• **Job item a**
In the bitcoin discussion, what kind of company does the writer say bitcoins are stock certificates in?

• **Provided text**
+ + + + +

You seem to be confused. The USD is entirely driven by debt. Every time the fed gives the big banks another 0% interest loan, it's effectively the same as printing money and putting it into circulation. Now, you are correct about one thing- the increase in debt has a direct reduction in value of the currency.
But it doesn't set it, which is where you're confused.
Well, the bitcoin "bubble" is a measure of the value of bitcoin in what currency exactly? USD. If debt is increasing at hyperbolic rates, value of USD will go down hyperbolic, and in relation the bitcoin value will seem to increase the same sort of rate. If it's impossible for the USD debt bubble to "collapse", then it is also impossible for the BTC bubble to collapse.
HAHAHAHAHAHAHAHAHAHAHAHAHAHAHAHAHAHAHAHAHA! He thinks the dollar is defined by how many bitcoins it will buy you!
Not the same at all. New gold can be mined at variable rates, asteroid mining may destroy precious metal value for example. Stocks could fail due to problems with the company unrelated to the activity of stock traders. This CAN NOT happen to bitcoins.
The destruction of the network would be more catastrophic than inflation, and EMP can arrange that.
And your understanding of stocks is hilariously broken. Of course they're not only tied to speculation. That's the point -- they represent ownership of a business. The failure of the business doesn't make the stock certificates go away, it makes them worthless. And do you know what bitcoins are? Stock certificates in a company that owns nothing and makes nothing. Yup, that's it -- they're nothing. You
could use otherwise useless stock certificates as a fiat currency, but why would you do that when we have a government-backed system of just that already in the USD? It's like tulip bulbs -- sure you could use them, but why would you leave yourself open to that speculation?
And remember, the bitcoin network can hold you hostage for a fee for every single transaction, so it isn't even as good as dollars are at the job of currency.
Okay, the distribution is meaningless once the inflation ends? I don't really get what you are saying.

+ + + + +

Stored data entries
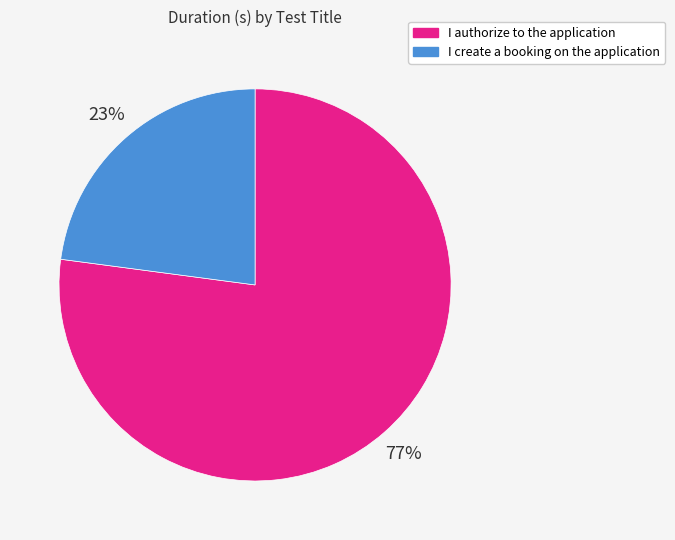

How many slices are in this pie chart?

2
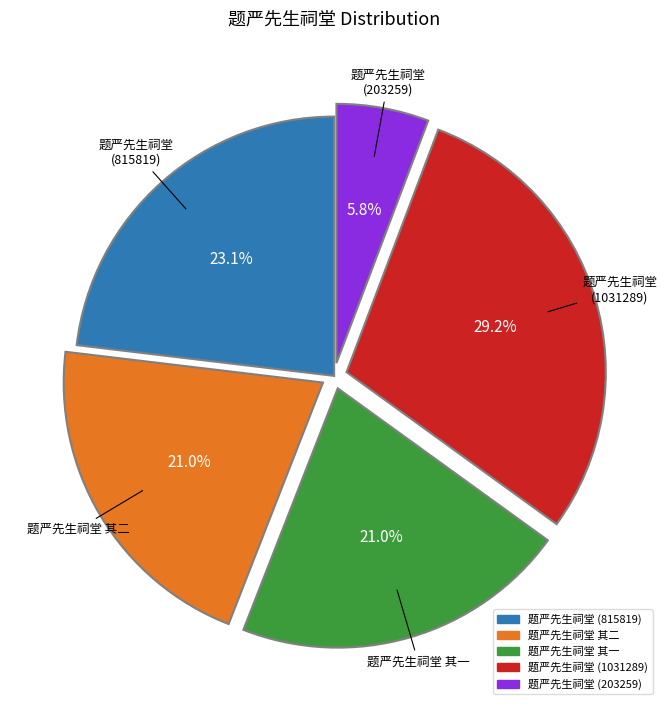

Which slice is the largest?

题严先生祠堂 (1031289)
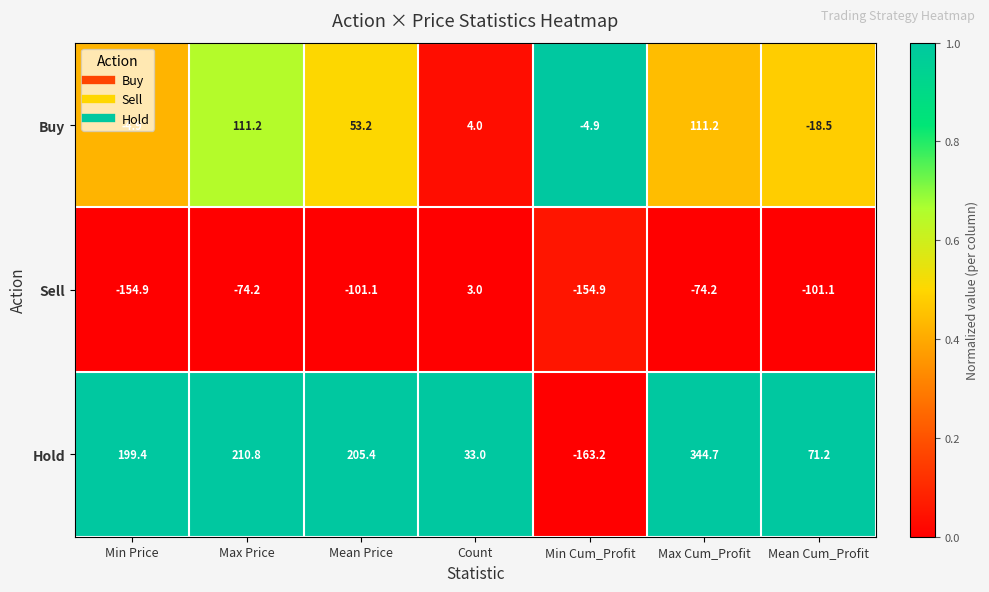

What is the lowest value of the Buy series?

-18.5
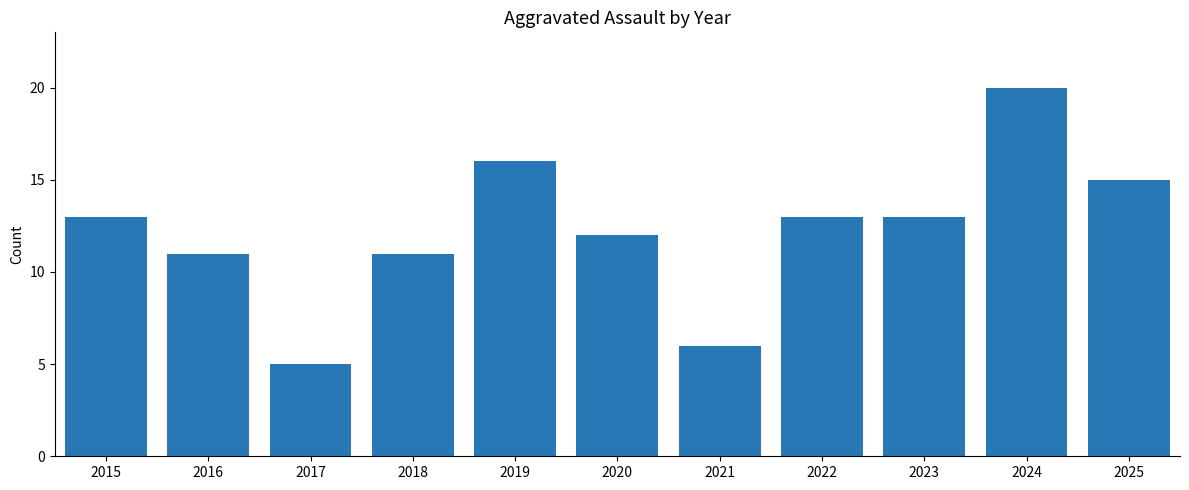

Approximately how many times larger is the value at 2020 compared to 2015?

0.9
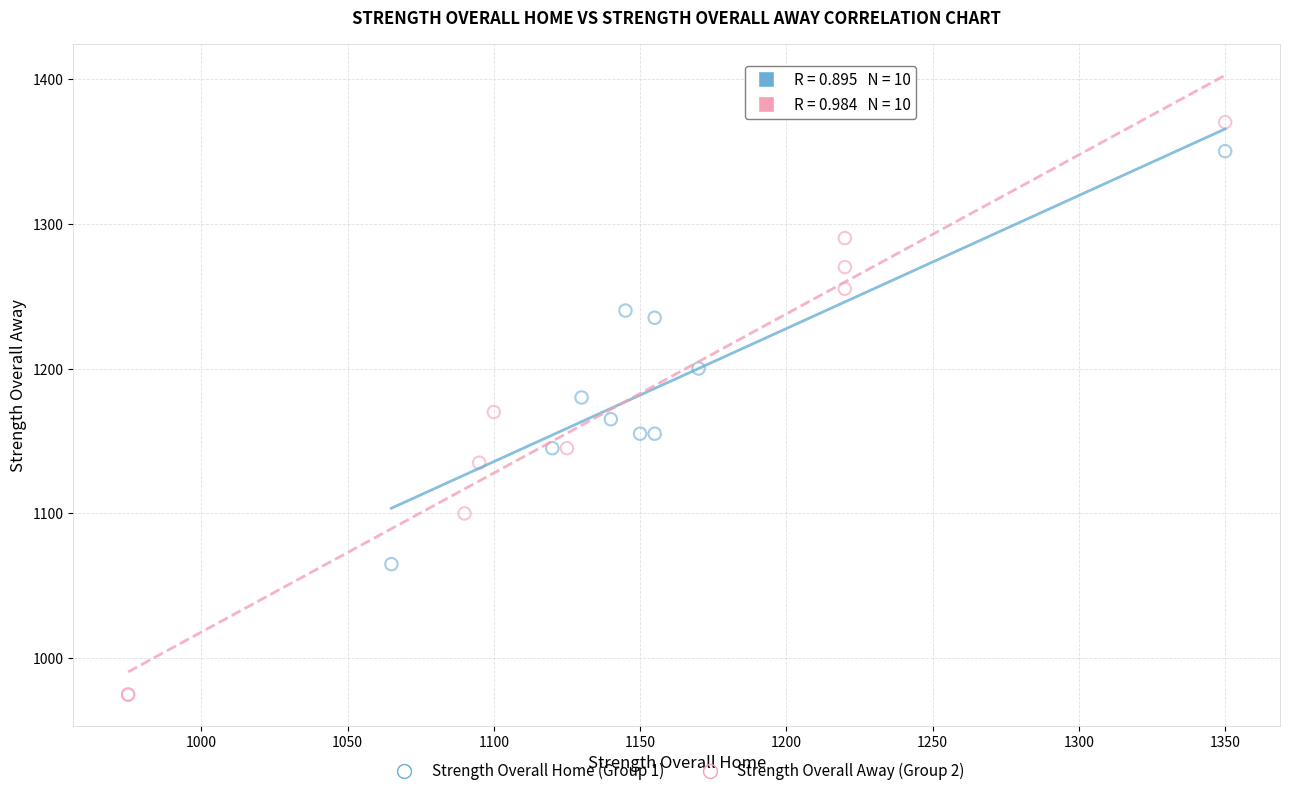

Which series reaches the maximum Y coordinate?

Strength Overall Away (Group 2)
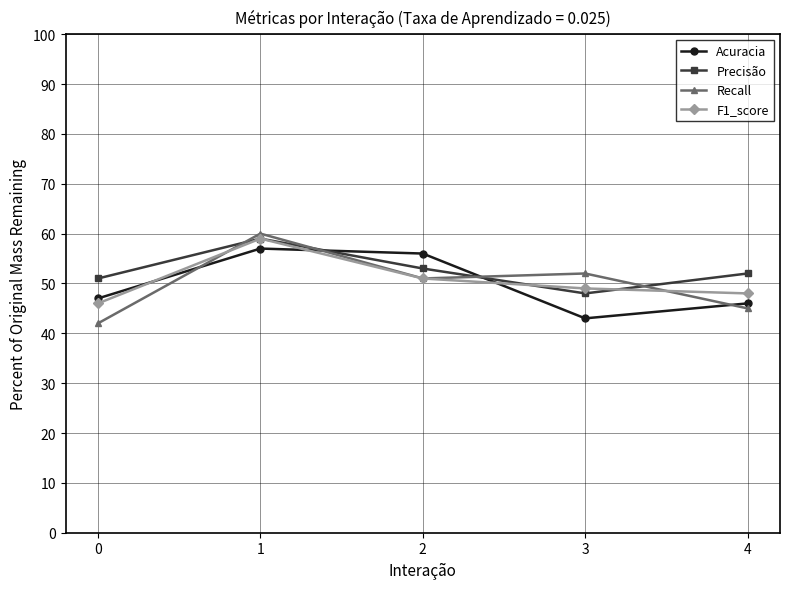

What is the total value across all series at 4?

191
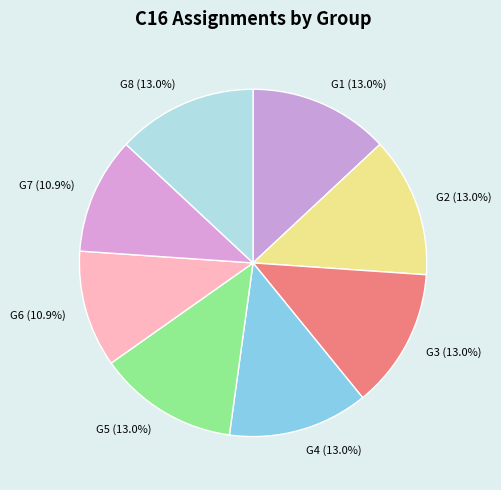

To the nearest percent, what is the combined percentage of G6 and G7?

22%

+ + + + +

• **Job item b**
Retype the part of the listing that opens with the line containing "Strength Overall Away (Group 2)" and runs through the end of the listing, including both ends. Leave out the pictures.

• **Written solution a**
A company that owns nothing and makes nothing.

• **Written solution b**
Strength Overall Away (Group 2)

What is the total value across all series at 4?

191

To the nearest percent, what is the combined percentage of G6 and G7?

22%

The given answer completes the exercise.